Cela a bien sûr un certain prix – ce que nous apprenons lorsque le sommelier du restaurant, qui ressemble et se comporte comme un chimiste lauréat du prix Nobel, mentionne la prévente d’une bouteille de vin pour 15 000 euros (16 000 dollars). Presque tous les gens que nous voyons manger au Bois sans feuilles sont des Blancs âgés et aisés, et un dîner pour quatre peut facilement se compter par milliers, vin compris. L’attention portée à chacun de leurs besoins alimentaires est remarquable et n’est pas sans rappeler le récent épisode de L’ours se déroulant dans un restaurant haut de gamme de Chicago qui a obtenu des informations de niveau FBI sur chaque client.

Et pourtant, malgré toutes les exigences excessives, la cuisine de Troisgros n’est pas remplie de chefs français prétentieux et hurlants comme ceux de Ratatouille, mais fonctionne plutôt comme un laboratoire de haute technologie où les voix s’élèvent rarement et où la perfection est tout ce qui compte.
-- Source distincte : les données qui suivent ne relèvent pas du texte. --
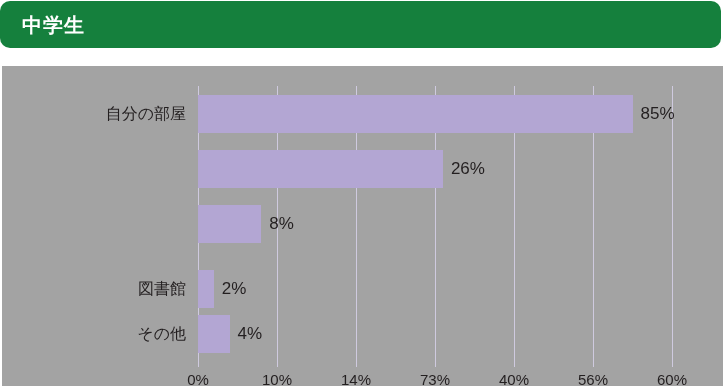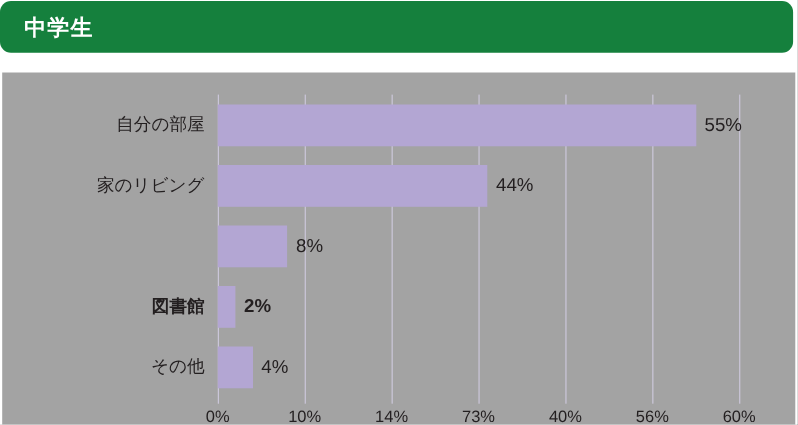--- a/index.html
+++ b/index.html
@@ -137,7 +137,7 @@
         <div class="row" style="top: 29px; width: 721px;">
           <div class="cat-label">自分の部屋</div>
           <div class="bar" style="width: 434.5px; background: rgb(179, 166, 211);"></div>
-          <div class="value-label" style="left: 638.5px;">55%</div>
+          <div class="value-label" style="left: 638.5px;">85%</div>
         </div>
         <div class="row" style="top: 84px; width: 721px;">
           <div class="cat-label">家のリビング</div>

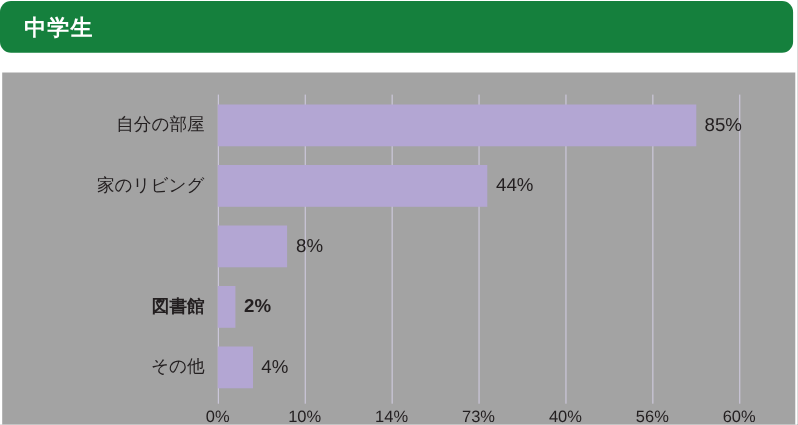--- a/index.html
+++ b/index.html
@@ -140,7 +140,6 @@
           <div class="value-label" style="left: 638.5px;">85%</div>
         </div>
         <div class="row" style="top: 84px; width: 721px;">
-          <div class="cat-label">家のリビング</div>
           <div class="bar" style="width: 244.9px; background: rgb(179, 166, 211);"></div>
           <div class="value-label" style="left: 448.9px;">44%</div>
         </div>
La créativité est également abondante. Les cuisiniers préparent des choses avec du chocolat fondu, du poisson frais ou des cervelles provenant d’une sorte de petit animal qui ne semblent pas humainement possibles, perfectionnant leurs techniques grâce à des conseils attentifs et à l’accumulation constante d’expérience. Regarder les hommes de Troisgros travailler en cuisine – ou, comme Michel l’appelle, « mon petit court de tennis » –, c’est comme regarder des athlètes au sommet de leur forme se produire aux Jeux olympiques, avec la douzaine de chefs qui travaillent à leurs côtés essayant toujours de suivre le rythme. .

Au-delà de l’abondante food porn – bien qu’il s’agisse d’un documentaire de Wiseman, la nourriture est filmée de manière neutre par le directeur de la photographie James Bishop, et pas comme les plats présentés. Meilleur patron Menus Plaisirs (le titre est un jeu de mots qui signifie à la fois « menu plaisir » et « petits plaisirs ») nous laisse, peut-être surtout, une image de bonheur harmonieux entre le travail et la maison, l’homme et la nature, qui ne semble guère possible de nos jours. «Cela fait 86 ans», raconte Michel à un client vers la fin du film, retraçant les racines culinaires de sa famille jusqu’au début. Le premier long métrage de Wiseman, Folies Titticuta été réalisé il y a exactement 66 ans, et il y a quelque chose dans son dernier né qui témoigne du genre de savoir-faire que seul le temps peut vous apporter.